In welcher Beziehung stehen Architektur und Nachhaltigkeit?

Architektur und Bauwesen, d.h. Brücken, Infrastruktur, Bahnhöfe und Gebäude, standen von Anfang an im Mittelpunkt der Nachhaltigkeitsbewegung. Dieser Sektor macht einen erheblichen Prozentsatz in Bezug auf das vorhandene Rohmaterial, den Energieverbrauch, den Schadstoffausstoß und Bauschutt aus. Zunehmend verlangen große Eigentümer wie Regierungen und Immobilieninvestoren eine Nutzungsdauer von mindestens 75 Jahren. Dadurch besteht ein wachsendes Interesse an Duplex-Edelstahlsorten. Sie reduzieren Platten- und Konstruktionsmaterialstärke deutlich. Neben der erforderlichen Korrosionsbeständigkeit weisen sie auch unter schwierigen Bedingungen ein gutes Kosten-Nutzen-Verhältnis auf.”


Welche Vorzüge hat Edelstahl für das Design von Gebäuden?

Damit bei Gebäuden mit einer Lebensdauer von 75 oder mehr Jahren der Austausch von Material aufgrund ästhetischer Mängel oder Funktionsversagen vermieden werden kann, ist die Langlebigkeit des eingesetzten Materials, beispielsweise durch Korrosionsfestigkeit, ein zentraler Aspekt. Die Widerstandsfähigkeit von Edelstahl gegenüber Korrosion trägt auch dazu bei, dass andere Materialien mit langer Lebensdauer wie Holz, Stein, Zement und Mauerwerk ihr Potenzial erreichen.

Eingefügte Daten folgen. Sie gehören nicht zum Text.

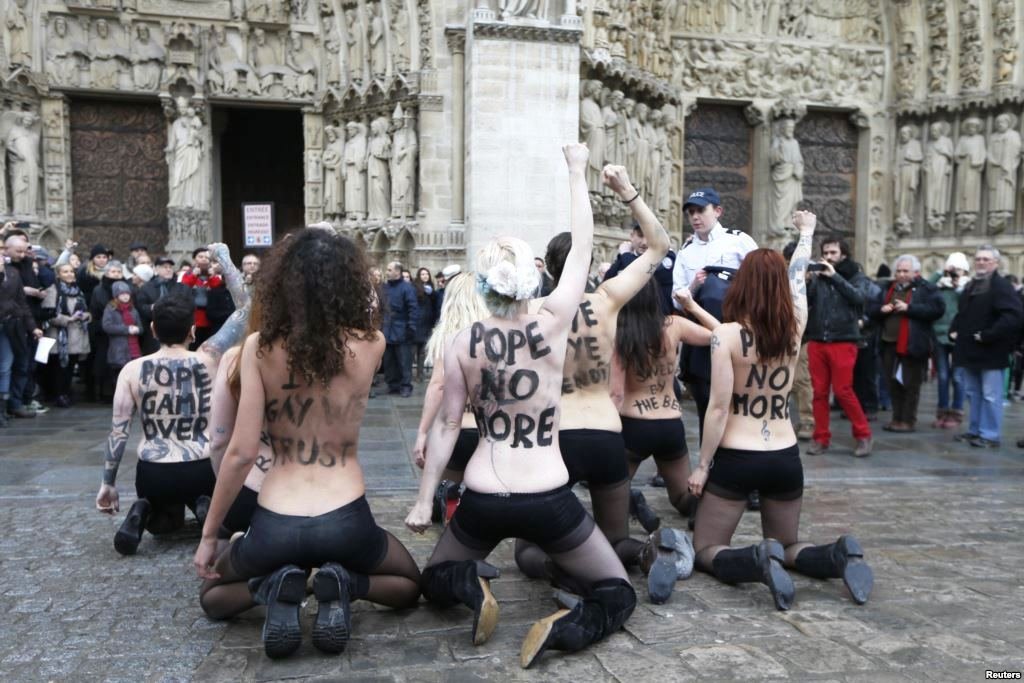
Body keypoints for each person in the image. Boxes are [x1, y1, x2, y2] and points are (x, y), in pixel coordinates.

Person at [405, 144, 636, 669]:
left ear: (483, 288)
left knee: (435, 581)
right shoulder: (553, 322)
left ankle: (471, 584)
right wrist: (576, 171)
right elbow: (580, 249)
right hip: (547, 492)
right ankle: (567, 630)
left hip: (484, 494)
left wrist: (424, 501)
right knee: (616, 592)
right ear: (531, 281)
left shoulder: (462, 342)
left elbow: (446, 425)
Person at [193, 229, 421, 660]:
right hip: (346, 517)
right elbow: (371, 310)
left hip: (276, 521)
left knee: (214, 597)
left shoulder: (259, 348)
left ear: (282, 284)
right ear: (349, 283)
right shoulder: (372, 345)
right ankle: (344, 584)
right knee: (407, 585)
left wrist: (209, 535)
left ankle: (271, 586)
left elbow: (240, 453)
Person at [514, 163, 693, 604]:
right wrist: (627, 191)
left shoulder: (531, 311)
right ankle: (651, 551)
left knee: (526, 549)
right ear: (589, 262)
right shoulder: (609, 299)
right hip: (607, 433)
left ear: (547, 265)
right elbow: (661, 246)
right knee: (615, 537)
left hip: (557, 437)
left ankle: (563, 569)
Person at [687, 210, 874, 611]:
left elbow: (718, 409)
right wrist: (806, 233)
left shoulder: (727, 336)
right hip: (785, 455)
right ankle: (837, 555)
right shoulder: (795, 327)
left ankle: (755, 558)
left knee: (706, 547)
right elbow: (797, 279)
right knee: (790, 544)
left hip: (738, 455)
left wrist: (703, 466)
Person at [94, 244, 249, 556]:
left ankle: (143, 508)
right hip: (201, 465)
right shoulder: (208, 358)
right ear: (192, 331)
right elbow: (247, 308)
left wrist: (108, 483)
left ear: (152, 328)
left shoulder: (132, 369)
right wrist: (225, 260)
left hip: (153, 472)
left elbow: (119, 432)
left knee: (163, 524)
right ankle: (204, 504)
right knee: (201, 498)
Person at [611, 279, 716, 569]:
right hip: (670, 422)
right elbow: (719, 334)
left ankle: (629, 503)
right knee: (682, 496)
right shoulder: (674, 325)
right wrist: (691, 306)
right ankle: (706, 510)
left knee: (612, 492)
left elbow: (616, 392)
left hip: (634, 422)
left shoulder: (620, 332)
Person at [672, 187, 759, 507]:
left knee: (740, 412)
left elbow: (761, 279)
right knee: (711, 409)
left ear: (718, 211)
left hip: (738, 340)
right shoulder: (686, 251)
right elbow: (676, 297)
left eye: (701, 210)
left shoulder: (739, 241)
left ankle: (746, 483)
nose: (695, 217)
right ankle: (715, 479)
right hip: (702, 342)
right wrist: (694, 286)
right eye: (691, 212)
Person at [411, 270, 490, 522]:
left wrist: (423, 433)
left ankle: (449, 505)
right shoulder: (495, 334)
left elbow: (438, 386)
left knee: (448, 479)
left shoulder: (446, 337)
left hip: (456, 431)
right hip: (486, 429)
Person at [803, 236, 874, 457]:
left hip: (843, 340)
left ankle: (863, 435)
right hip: (818, 340)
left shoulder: (856, 275)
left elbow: (859, 297)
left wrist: (835, 278)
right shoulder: (819, 277)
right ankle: (820, 437)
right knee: (819, 392)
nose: (829, 257)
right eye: (826, 253)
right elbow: (806, 302)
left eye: (833, 253)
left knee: (843, 391)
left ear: (843, 253)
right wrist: (806, 281)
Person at [950, 245, 1023, 447]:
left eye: (986, 259)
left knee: (991, 395)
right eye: (978, 259)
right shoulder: (972, 285)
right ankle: (975, 430)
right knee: (973, 394)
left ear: (995, 263)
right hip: (970, 350)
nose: (981, 262)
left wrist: (988, 334)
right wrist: (954, 329)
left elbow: (1013, 316)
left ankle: (990, 434)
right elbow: (962, 313)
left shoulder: (1001, 286)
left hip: (991, 351)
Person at [870, 255, 944, 433]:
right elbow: (871, 309)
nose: (901, 274)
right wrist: (881, 310)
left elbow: (937, 310)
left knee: (910, 384)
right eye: (899, 271)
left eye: (905, 271)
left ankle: (908, 420)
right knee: (892, 383)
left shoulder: (926, 288)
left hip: (913, 344)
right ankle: (896, 418)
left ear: (915, 272)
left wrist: (910, 309)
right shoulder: (888, 287)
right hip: (888, 343)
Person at [41, 262, 91, 408]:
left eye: (71, 271)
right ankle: (59, 394)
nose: (70, 274)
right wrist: (68, 319)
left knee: (70, 366)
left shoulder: (78, 291)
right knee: (59, 368)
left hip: (77, 335)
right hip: (60, 336)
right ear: (58, 274)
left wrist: (85, 316)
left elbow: (86, 309)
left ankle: (66, 392)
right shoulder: (53, 290)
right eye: (65, 272)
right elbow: (49, 314)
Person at [1, 253, 43, 423]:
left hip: (10, 325)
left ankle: (4, 407)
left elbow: (21, 302)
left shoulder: (12, 273)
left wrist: (32, 327)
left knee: (7, 365)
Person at [930, 252, 970, 429]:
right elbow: (924, 288)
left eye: (958, 270)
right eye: (952, 269)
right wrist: (940, 272)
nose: (954, 273)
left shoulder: (968, 287)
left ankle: (956, 412)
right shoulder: (940, 286)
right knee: (943, 376)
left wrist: (959, 287)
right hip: (939, 334)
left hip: (960, 336)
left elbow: (970, 305)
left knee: (958, 377)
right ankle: (942, 411)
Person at [604, 222, 676, 314]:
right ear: (632, 236)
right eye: (640, 235)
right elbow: (607, 283)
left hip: (656, 319)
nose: (644, 243)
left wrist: (625, 254)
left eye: (650, 237)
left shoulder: (667, 257)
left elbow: (642, 274)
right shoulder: (624, 257)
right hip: (627, 319)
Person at [182, 247, 236, 350]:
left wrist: (211, 277)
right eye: (200, 257)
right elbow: (184, 289)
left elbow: (218, 292)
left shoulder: (216, 277)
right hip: (193, 320)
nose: (203, 259)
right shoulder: (187, 275)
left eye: (206, 257)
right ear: (194, 259)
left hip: (210, 321)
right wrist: (194, 276)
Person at [137, 257, 190, 355]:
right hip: (153, 333)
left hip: (177, 331)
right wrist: (151, 308)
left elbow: (189, 306)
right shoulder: (146, 288)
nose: (168, 269)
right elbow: (140, 307)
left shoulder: (181, 287)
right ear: (156, 269)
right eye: (165, 267)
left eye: (170, 267)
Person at [382, 261, 418, 397]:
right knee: (389, 360)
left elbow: (413, 309)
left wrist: (411, 327)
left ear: (397, 272)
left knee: (404, 360)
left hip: (402, 329)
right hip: (387, 328)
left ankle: (405, 386)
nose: (387, 272)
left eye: (389, 269)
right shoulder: (384, 288)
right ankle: (392, 384)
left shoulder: (407, 288)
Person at [101, 281, 143, 390]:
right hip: (119, 348)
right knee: (119, 377)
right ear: (116, 296)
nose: (125, 296)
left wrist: (137, 329)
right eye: (122, 294)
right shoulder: (110, 308)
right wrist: (126, 329)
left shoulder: (133, 309)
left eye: (127, 294)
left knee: (133, 376)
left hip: (134, 348)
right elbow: (107, 326)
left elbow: (141, 327)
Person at [411, 267, 438, 382]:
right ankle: (409, 374)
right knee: (412, 351)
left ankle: (420, 374)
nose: (425, 276)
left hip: (427, 323)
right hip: (417, 322)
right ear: (418, 276)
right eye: (422, 274)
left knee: (422, 351)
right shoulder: (414, 288)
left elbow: (435, 304)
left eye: (427, 274)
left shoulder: (431, 289)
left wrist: (432, 294)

Dächer, Wandpaneelen und Sonnenschutz aus Edelstahl können zu einer wesentlichen Reduzierung des Energieverbrauchs in Gebäuden beitragen. Der Grad, in dem Edelstahl das Sonnenlicht von gewöhnlichen Oberflächen reflektiert, ist hoch genug, um die Voraussetzungen für die LEED-Zertifizierung zu erfüllen. Der Sonnenschutz schützt Gebäude und Strukturen gegen Aufheizen im Sommer und Wärmeverlust im Winter und reduziert so den Energiebedarf. Zudem muss Edelstahl nicht beschichtet werden, d.h., es ist ein emissionsfreies Material zur Anwendung in Innenräumen.